:: WORK ITEM ::
Repeat the lines below exactly as written, please, from the line with "711 491 294" to the line with "316 0 50.12", both lines included, and no others.

:: DATA FOR THIS TASK ::
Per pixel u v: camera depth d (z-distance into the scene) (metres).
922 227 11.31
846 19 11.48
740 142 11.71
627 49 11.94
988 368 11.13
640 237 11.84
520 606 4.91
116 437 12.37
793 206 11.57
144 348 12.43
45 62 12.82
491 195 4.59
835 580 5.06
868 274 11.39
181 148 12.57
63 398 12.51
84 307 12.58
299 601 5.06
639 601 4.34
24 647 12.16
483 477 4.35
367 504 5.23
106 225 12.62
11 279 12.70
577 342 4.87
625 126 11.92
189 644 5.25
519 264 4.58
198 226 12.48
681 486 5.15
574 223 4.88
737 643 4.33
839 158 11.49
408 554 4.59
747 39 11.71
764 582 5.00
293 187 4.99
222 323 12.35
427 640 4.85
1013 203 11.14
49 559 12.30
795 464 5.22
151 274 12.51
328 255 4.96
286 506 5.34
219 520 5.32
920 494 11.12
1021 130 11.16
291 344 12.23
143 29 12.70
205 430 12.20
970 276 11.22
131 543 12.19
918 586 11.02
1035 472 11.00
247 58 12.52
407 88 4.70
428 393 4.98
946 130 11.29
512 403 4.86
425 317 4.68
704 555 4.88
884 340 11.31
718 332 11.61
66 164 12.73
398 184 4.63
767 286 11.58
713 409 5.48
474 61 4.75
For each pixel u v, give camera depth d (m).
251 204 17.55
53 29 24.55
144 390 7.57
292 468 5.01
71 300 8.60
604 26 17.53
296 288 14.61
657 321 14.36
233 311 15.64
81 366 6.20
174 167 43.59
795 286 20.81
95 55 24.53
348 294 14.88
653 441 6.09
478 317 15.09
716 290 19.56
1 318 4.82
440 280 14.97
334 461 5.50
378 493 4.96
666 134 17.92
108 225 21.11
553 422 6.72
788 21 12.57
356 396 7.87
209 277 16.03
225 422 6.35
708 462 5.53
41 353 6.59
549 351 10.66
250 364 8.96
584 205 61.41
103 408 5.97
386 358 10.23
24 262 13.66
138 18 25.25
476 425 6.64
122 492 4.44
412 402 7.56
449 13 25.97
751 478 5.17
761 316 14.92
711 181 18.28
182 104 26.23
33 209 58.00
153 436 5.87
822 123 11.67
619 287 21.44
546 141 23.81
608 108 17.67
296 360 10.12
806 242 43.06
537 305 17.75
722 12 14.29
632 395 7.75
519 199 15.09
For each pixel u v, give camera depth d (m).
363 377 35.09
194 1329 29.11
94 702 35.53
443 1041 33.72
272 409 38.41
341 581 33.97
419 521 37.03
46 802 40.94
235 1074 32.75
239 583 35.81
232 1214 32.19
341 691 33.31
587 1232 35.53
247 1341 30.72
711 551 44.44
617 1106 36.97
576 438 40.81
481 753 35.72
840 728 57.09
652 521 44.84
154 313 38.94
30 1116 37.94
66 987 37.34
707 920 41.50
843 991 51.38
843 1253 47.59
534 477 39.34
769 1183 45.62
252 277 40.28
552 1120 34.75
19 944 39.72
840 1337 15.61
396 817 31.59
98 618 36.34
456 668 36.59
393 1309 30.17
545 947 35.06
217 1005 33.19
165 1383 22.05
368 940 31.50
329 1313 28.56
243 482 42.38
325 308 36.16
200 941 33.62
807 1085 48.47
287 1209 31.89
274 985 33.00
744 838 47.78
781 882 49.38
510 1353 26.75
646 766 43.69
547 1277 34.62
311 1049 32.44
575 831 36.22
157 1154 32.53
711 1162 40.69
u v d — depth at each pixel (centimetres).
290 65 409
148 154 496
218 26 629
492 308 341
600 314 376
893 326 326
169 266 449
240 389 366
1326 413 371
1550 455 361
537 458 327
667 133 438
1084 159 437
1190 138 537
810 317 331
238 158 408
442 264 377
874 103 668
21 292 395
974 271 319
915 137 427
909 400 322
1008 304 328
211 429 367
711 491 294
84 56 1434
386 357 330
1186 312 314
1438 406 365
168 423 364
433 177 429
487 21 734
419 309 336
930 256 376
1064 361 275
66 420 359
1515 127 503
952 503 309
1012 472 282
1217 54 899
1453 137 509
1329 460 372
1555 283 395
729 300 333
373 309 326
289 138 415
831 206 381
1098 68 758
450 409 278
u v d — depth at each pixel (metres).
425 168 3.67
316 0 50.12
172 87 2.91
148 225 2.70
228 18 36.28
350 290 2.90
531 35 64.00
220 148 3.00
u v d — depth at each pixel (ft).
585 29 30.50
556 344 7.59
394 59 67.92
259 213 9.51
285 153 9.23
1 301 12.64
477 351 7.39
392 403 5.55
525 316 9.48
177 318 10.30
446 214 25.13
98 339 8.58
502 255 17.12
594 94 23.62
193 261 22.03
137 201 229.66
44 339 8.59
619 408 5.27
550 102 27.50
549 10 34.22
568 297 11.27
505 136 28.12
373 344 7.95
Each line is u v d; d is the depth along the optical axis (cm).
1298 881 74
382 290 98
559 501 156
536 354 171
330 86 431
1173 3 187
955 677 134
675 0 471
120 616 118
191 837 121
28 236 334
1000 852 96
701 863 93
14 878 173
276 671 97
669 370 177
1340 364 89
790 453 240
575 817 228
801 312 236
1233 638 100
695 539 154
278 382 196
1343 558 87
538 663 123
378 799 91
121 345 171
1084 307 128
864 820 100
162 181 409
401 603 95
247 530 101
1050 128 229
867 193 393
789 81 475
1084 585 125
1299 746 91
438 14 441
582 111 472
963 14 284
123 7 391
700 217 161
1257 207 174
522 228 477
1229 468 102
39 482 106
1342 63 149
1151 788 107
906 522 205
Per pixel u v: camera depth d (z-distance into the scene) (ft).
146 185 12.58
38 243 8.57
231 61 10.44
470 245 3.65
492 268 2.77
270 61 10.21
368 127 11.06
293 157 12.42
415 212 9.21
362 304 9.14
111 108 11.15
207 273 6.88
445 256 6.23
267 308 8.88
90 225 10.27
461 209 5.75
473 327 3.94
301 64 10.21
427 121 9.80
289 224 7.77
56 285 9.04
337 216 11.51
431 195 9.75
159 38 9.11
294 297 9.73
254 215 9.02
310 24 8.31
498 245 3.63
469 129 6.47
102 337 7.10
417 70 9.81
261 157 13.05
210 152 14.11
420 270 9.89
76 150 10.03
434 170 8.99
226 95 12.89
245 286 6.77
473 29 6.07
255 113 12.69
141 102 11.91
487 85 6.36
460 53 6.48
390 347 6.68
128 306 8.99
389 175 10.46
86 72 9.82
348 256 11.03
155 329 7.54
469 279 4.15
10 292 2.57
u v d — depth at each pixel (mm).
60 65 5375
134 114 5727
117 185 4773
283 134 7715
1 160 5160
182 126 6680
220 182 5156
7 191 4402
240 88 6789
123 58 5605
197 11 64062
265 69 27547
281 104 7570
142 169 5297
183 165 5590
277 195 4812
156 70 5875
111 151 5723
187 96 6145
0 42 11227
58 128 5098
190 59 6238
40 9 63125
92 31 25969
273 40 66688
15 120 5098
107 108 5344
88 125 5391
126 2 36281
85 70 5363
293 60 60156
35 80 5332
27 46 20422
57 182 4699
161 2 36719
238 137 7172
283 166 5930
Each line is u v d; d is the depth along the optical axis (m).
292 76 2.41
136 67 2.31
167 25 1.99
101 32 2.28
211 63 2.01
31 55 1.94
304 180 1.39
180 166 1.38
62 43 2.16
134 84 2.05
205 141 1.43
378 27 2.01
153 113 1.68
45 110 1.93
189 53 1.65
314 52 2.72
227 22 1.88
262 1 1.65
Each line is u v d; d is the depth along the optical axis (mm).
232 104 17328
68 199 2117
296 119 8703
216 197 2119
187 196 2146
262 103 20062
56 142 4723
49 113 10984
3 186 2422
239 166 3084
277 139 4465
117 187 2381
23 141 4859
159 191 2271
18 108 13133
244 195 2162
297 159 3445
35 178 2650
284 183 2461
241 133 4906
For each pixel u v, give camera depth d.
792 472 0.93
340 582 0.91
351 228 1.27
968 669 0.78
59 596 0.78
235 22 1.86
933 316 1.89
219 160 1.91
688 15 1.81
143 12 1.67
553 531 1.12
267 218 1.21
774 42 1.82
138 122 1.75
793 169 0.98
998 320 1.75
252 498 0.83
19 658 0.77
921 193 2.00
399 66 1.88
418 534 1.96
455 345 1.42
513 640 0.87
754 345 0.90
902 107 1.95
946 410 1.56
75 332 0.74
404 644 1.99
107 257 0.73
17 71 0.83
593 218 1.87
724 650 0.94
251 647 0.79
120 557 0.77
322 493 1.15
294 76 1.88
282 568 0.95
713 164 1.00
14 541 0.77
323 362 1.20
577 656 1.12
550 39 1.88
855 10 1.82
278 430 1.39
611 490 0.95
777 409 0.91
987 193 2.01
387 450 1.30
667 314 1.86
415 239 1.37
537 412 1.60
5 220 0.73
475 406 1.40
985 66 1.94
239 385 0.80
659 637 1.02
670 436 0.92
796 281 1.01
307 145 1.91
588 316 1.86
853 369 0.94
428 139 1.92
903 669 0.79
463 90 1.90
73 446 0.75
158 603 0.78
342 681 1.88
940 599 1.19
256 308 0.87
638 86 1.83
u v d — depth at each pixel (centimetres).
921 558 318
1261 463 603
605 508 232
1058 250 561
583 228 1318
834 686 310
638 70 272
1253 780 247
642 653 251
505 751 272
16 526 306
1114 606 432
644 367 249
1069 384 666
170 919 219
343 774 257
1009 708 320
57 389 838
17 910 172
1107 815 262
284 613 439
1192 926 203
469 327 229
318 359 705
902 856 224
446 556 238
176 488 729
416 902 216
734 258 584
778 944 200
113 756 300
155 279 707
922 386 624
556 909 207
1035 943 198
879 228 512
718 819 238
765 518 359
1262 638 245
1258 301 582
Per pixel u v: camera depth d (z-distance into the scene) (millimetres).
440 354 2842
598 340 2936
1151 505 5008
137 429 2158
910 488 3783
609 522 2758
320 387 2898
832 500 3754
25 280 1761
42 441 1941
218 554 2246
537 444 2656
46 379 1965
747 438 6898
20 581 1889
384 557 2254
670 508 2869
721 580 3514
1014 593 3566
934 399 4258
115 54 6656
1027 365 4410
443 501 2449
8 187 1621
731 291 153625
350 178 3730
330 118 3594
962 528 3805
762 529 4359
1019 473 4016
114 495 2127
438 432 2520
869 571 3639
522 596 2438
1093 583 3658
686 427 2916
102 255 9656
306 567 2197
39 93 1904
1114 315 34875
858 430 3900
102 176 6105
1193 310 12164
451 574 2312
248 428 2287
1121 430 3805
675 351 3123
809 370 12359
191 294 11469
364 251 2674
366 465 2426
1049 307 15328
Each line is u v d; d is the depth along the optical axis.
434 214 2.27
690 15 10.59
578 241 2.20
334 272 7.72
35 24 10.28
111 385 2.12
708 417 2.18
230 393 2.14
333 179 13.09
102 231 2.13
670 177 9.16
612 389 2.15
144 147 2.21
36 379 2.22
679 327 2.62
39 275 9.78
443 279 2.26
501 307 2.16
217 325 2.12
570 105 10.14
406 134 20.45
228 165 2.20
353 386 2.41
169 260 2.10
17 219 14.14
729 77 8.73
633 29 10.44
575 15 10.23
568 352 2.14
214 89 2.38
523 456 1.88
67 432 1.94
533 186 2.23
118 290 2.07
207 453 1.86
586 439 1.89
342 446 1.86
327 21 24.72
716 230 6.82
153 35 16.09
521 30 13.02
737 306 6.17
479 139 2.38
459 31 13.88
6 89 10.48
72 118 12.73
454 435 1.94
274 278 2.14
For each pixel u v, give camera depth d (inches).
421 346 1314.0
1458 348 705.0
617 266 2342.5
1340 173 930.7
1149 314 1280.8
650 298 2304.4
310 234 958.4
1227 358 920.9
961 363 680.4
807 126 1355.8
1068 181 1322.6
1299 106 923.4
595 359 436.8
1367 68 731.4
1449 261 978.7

:: ANSWER AREA ::
711 491 294
84 56 1434
386 357 330
1186 312 314
1438 406 365
168 423 364
433 177 429
487 21 734
419 309 336
930 256 376
1064 361 275
66 420 359
1515 127 503
952 503 309
1012 472 282
1217 54 899
1453 137 509
1329 460 372
1555 283 395
729 300 333
373 309 326
289 138 415
831 206 381
1098 68 758
450 409 278
u v d — depth at each pixel (metres).
425 168 3.67
316 0 50.12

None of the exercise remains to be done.